Merece atenção especial a inalação de óleos essenciais por pessoas com asma ou outras doenças respiratórias. Enquanto para uma pessoa saudável o aroma do eucalipto pode ser agradável e benéfico, num asmático pode paradoxalmente desencadear uma crise. Da mesma forma, fragrâncias intensas em espaços fechados podem provocar dores de cabeça, tonturas ou náuseas mesmo em pessoas sem doenças crónicas. É sempre aconselhável garantir uma ventilação adequada e não exagerar na quantidade de óleo no difusor.

Um aviso fundamental diz respeito à ingestão de óleos essenciais. Embora algumas fontes – especialmente no contexto de venda direta – promovam este uso, a maioria dos especialistas em aromaterapia e a comunidade médica desaconselha-o veementemente sem a supervisão de um terapeuta qualificado. Os óleos essenciais são substâncias biologicamente ativas que, em quantidades inadequadas, podem danificar as mucosas, o fígado ou os rins. A Associação Nacional para a Aromaterapia Holística dos EUA (NAHA) alerta explicitamente contra a ingestão autónoma e recomenda a consulta de um especialista.

Como integrar corretamente a aromaterapia na vida quotidiana

Se alguém decidir experimentar a aromaterapia, a chave é uma abordagem informada e ponderada. O primeiro passo deve ser a escolha de óleos essenciais de qualidade de fabricantes de confiança. No mercado existe uma enorme variedade de produtos com qualidades muito distintas – desde óleos essenciais naturais puros até imitações sintéticas vendidas como "óleos perfumados". Um óleo essencial de qualidade deve ter indicado no rótulo o nome botânico da planta, o país de origem, o método de extração e informação sobre a sua pureza. O preço é geralmente um bom indicador – o óleo de rosa ou o óleo de sândalo genuínos são naturalmente caros devido à complexidade do processo de produção, e as versões suspeiciosamente baratas quase certamente não são óleos essenciais verdadeiros.

Para os principiantes, o método mais simples e seguro de aromaterapia é a difusão no ar. Um difusor ultrassónico dispersa no ambiente micropartículas de óleo sem aquecimento, preservando assim todos os componentes biologicamente ativos. Uma alternativa são as lâmpadas de aromaterapia, sendo preferível optar pelas que não aquecem o óleo diretamente com chama, mas com vapor de água ou água morna. Uma opção simples é também colocar uma gota de óleo na almofada, na banheira ou num radiador quente.
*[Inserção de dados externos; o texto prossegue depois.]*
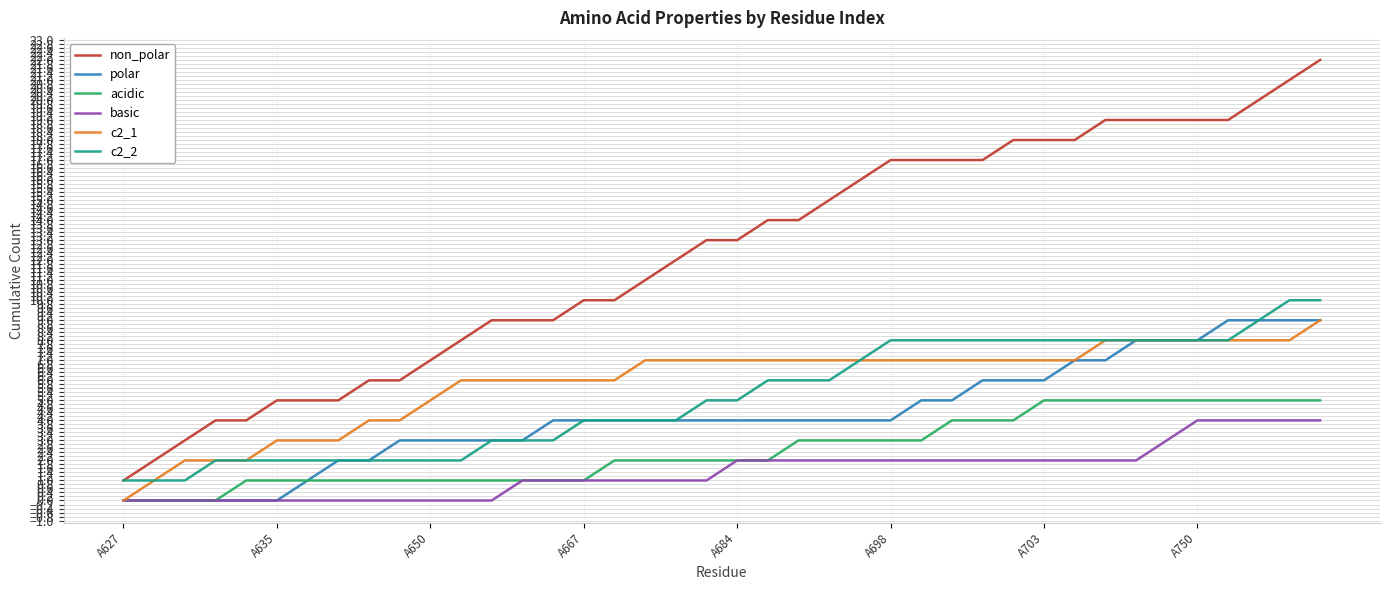

True or false: basic and c2_2 intersect in this chart.

False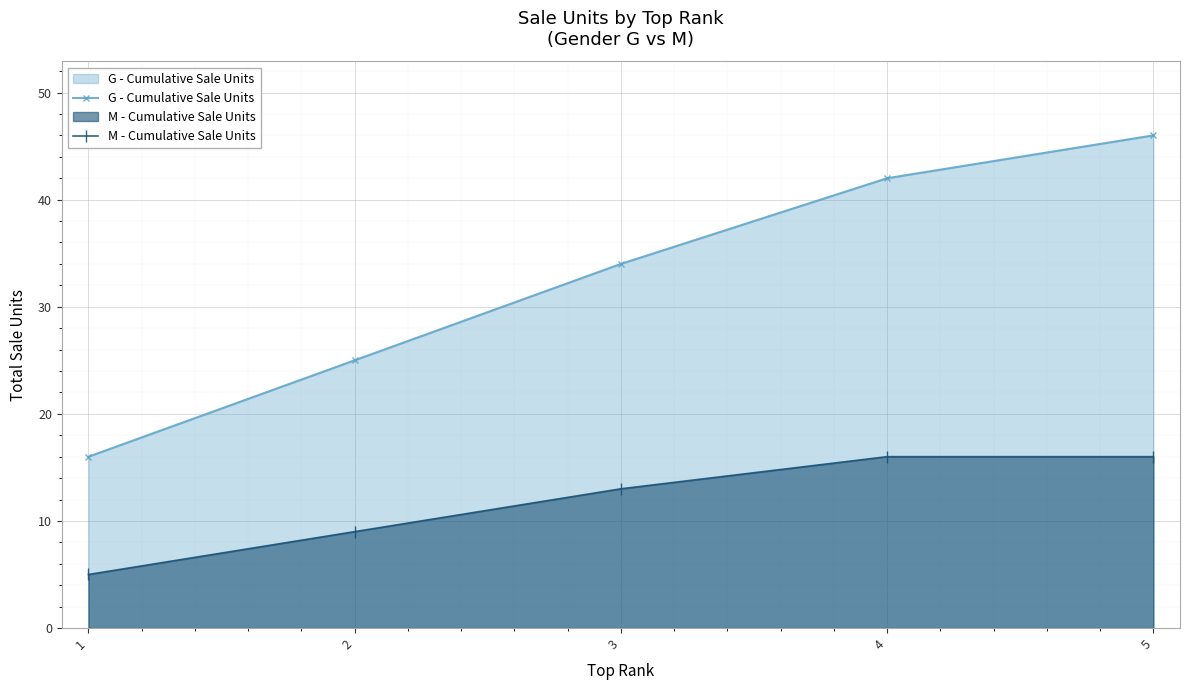

What is the difference between the maximum and second lowest values in the G - Cumulative Sale Units series?

21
A inalação pelas palmas das mãos – em que se esfrega uma gota de óleo nas palmas e depois se inala lentamente – é popular pelo seu efeito rápido em situações de stress ou dores de cabeça.

Na massagem com óleos essenciais, é fundamental nunca aplicar óleo não diluído diretamente na pele. Um óleo de massagem corretamente preparado deve ter a concentração acima mencionada e deve ser sempre testado primeiro numa pequena área de pele – idealmente no interior do pulso – e observado durante 24 horas para verificar se surge alguma reação.
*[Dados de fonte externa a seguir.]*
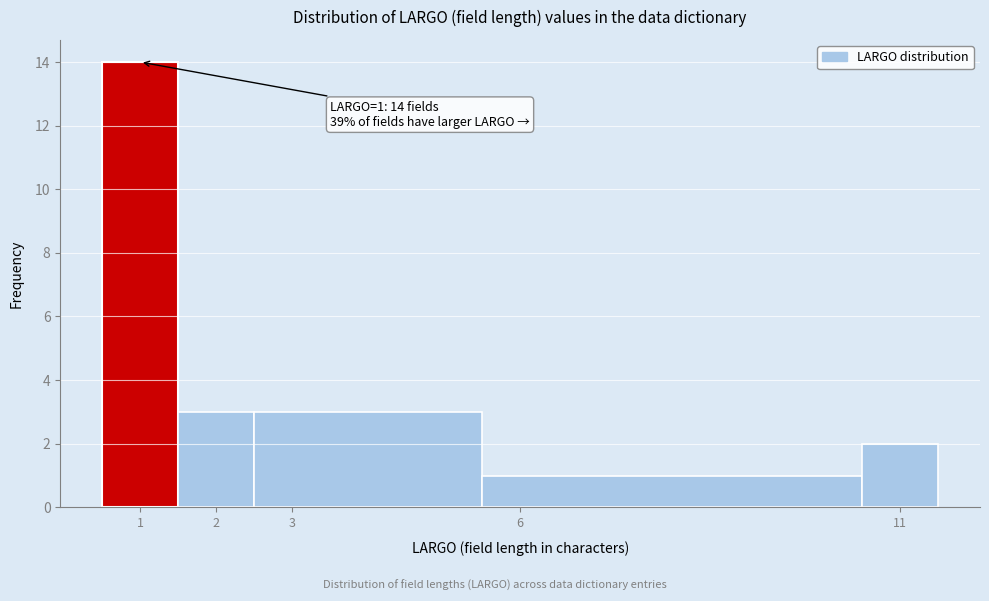

Over which range of the x-axis is the bar tallest?

0.5 to 1.5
Para quem deseja utilizar a aromaterapia de forma regular e responsável, pode ser um investimento valioso consultar um aromaterapeuta certificado. Na República Checa, esta profissão é representada, por exemplo, pela Sociedade Checa de Aromaterapia, que reúne especialistas com formação adequada e oferece ao público informações básicas e uma lista de terapeutas certificados.
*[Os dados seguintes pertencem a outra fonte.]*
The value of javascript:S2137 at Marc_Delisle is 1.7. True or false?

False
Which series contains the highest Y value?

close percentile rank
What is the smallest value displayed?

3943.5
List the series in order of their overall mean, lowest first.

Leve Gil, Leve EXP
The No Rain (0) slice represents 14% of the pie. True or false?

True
A aromaterapia não é um remédio milagroso e seria um erro percebê-la como tal. É, no entanto, uma ferramenta que – quando utilizada corretamente – pode contribuir de forma significativa para o bem-estar, o relaxamento e a saúde em geral. Numa época em que muitas pessoas procuram abordagens mais naturais para cuidar de si mesmas, a aromaterapia oferece um caminho interessante que respeita a sabedoria da natureza e, ao mesmo tempo, exige respeito e conhecimento por parte de quem a utiliza. E isso é, afinal, uma boa base para qualquer relação – seja com uma pessoa ou com um óleo essencial.